Il est devenu à la mode de prendre l'exemple de l'expérience turque pour dire qu'il est possible de concilier démocratie et parti politique islamique.
Est-ce vrai?
Je ne le crois pas. Même en Turquie où la la séparation de l'Etat et de la religion est garantie par la constitution et par l'armée, depuis que le parti islamique est au pouvoir est entrain de grignoter les libertés individuelles des turques. Les manifestations récentes le prouvent.
En apparence, la cohabitation a parfaitement réussie, mais insidieusement, l'AKP est entrain de s'immiscer dans la vie quotidienne des gens et de restreindre leurs libertés individuelles.
Après l'accord de sa rédactrice, je me permet de vous recopier cette réflexion que j'ai appréciée et que je partage.

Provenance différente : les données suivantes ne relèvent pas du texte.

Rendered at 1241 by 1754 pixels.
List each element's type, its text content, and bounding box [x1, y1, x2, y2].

Le nouveau discours que tient Rached Ghannouchi, depuis le 14 janvier 2011, celui que répandent aujourd’hui les médias sans en souligner les surprenantes contradictions, est d’autant plus dangereux qu’il se présente comme modéré. En homme politique averti, le chef du mouvement Ennahdha sait reculer pour mieux avancer. Ne doit-il pas d’abord et avant tout effacer le mauvais souvenir que lui-même et les siens ont gravé dans la mémoire de bon nombre de Tunisiens? Le chef du mouvement islamiste qui n’a pas hésité, dans les années quatre-vingts, à user de la force pour imposer sa lecture de l’islam, qui a enseigné le mépris des femmes, qui a haussé des illuminés abreuvés de haine et de rejet de l’autre sur les «minbars» des mosquées, qui a jeté l’anathème sur tout être libre, sur toute pensée, qui a profité du régime dictatorial et du chômage qui frappait les jeunes pour substituer à l’espoir de bien vivre l’espoir de gagner l’éternité, qui a diabolisé les francophones et les laïques en les faisant passer pour «des suppôts de l’étranger», ce chef islamiste si radical peut-il se transformer subitement en démocrate?
Rached Ghannouchi n’est pas sans savoir qu’il doit renouveler son discours et se présenter comme un simple citoyen, sans ambition, patriote et démocrate. Pour gagner la confiance des musulmans modernistes, il doit emprunter aujourd’hui le langage apaisant des démocrates. Cette leçon là, la Tunisie entière s’est chargée de la lui apprendre en ce mois de janvier 2011. Mais peut-on devenir démocrate quand, dans le passé, on a fait usage de la terreur pour s’imposer à ses concitoyens? De même qu’il a été impossible de croire en la miraculeuse transfiguration de Ben Ali, le 13 janvier 2011, il est impossible de croire aux promesses du chef du mouvement Ennahdha. Le comportement agressif, grossier et incivil de prétendus défenseurs de l’islam à l’égard des femmes, tant au cours de la manifestation organisée par l’ATFD, l’AFTURD et le collectif Maghreb-Égalité (samedi 29 janvier 2011) qu’à l’aéroport de Tunis Carthage, le jour même de son retour de Londres, a montré l’incapacité de ce type de mouvance à admettre la différence et a, par conséquent, ébranlé le crédit que l’on pouvait lui accorder.
Si le mouvement Ennahdha juge qu’il est victime d’un jugement prompt et injuste, s’il opte, comme l’a dit et répété son chef, pour la démocratie, qu’il donne les preuves concrètes de sa bonne foi et de son engagement en apprenant à ses membres le civisme, la retenue, le respect de l’autre et de sa liberté.
Les règles de la démocratie nous imposent de surmonter nos craintes et de composer avec toutes les mouvances politiques. Soumettons-nous donc à cette convention mais n’oublions pas que les déviations sont toujours possibles et les retournements fréquents. Aussi faut-il unifier les rangs des défenseurs des libertés, en les organisant en forces de propositions alternatives face aux diktats rétrogrades.